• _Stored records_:
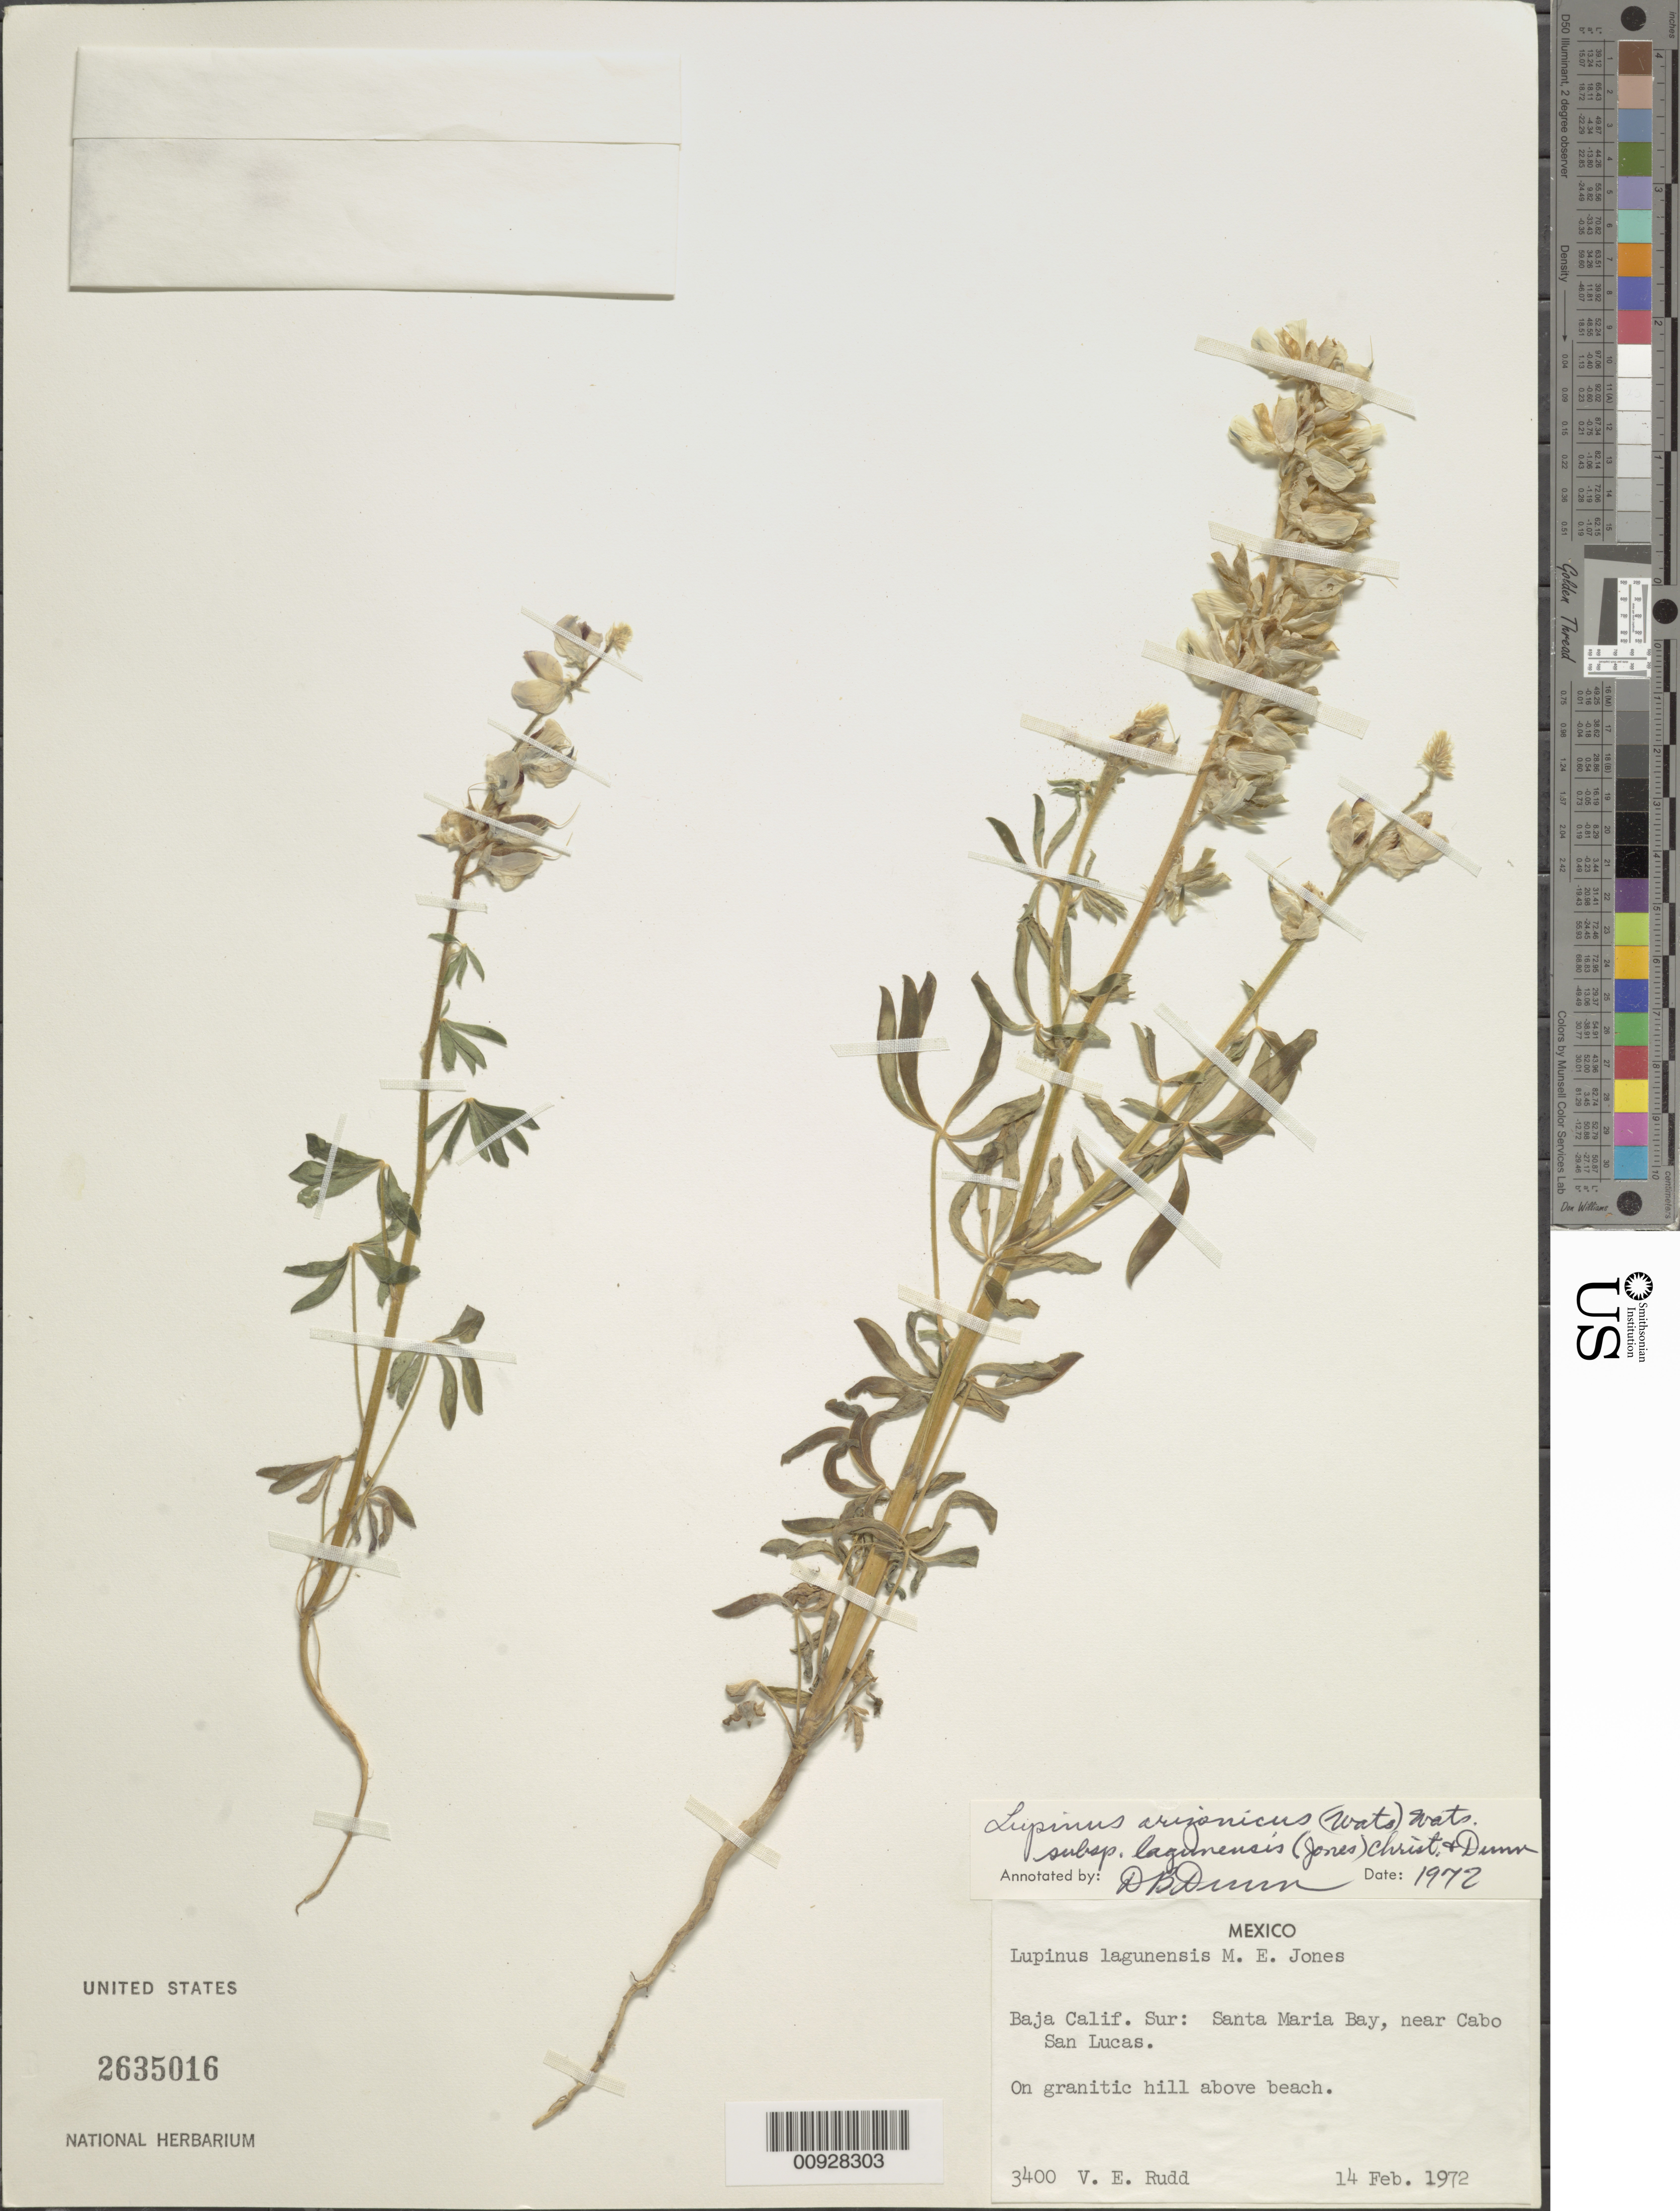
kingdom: Plantae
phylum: Tracheophyta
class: Magnoliopsida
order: Fabales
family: Fabaceae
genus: Lupinus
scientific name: Lupinus arizonicus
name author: (S. Watson) S. Watson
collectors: V. E. Rudd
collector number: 3400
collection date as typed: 14 Feb 1972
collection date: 1972-02-14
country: Mexico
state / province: Baja California Sur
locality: Baja California Sur: Santa Maria Bay, near Cabo San Lucas.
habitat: On granitic hill above beach.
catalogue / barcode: US 2635016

• _DIRECTION_: Rewrite the data above, replacing "locality" with "site" and changing nothing else. Leave the pictures out.

• _OUTPUT OF THE EXERCISE_:
kingdom: Plantae
phylum: Tracheophyta
class: Magnoliopsida
order: Fabales
family: Fabaceae
genus: Lupinus
scientific name: Lupinus arizonicus
name author: (S. Watson) S. Watson
collectors: V. E. Rudd
collector number: 3400
collection date as typed: 14 Feb 1972
collection date: 1972-02-14
country: Mexico
state / province: Baja California Sur
site: Baja California Sur: Santa Maria Bay, near Cabo San Lucas.
habitat: On granitic hill above beach.
catalogue / barcode: US 2635016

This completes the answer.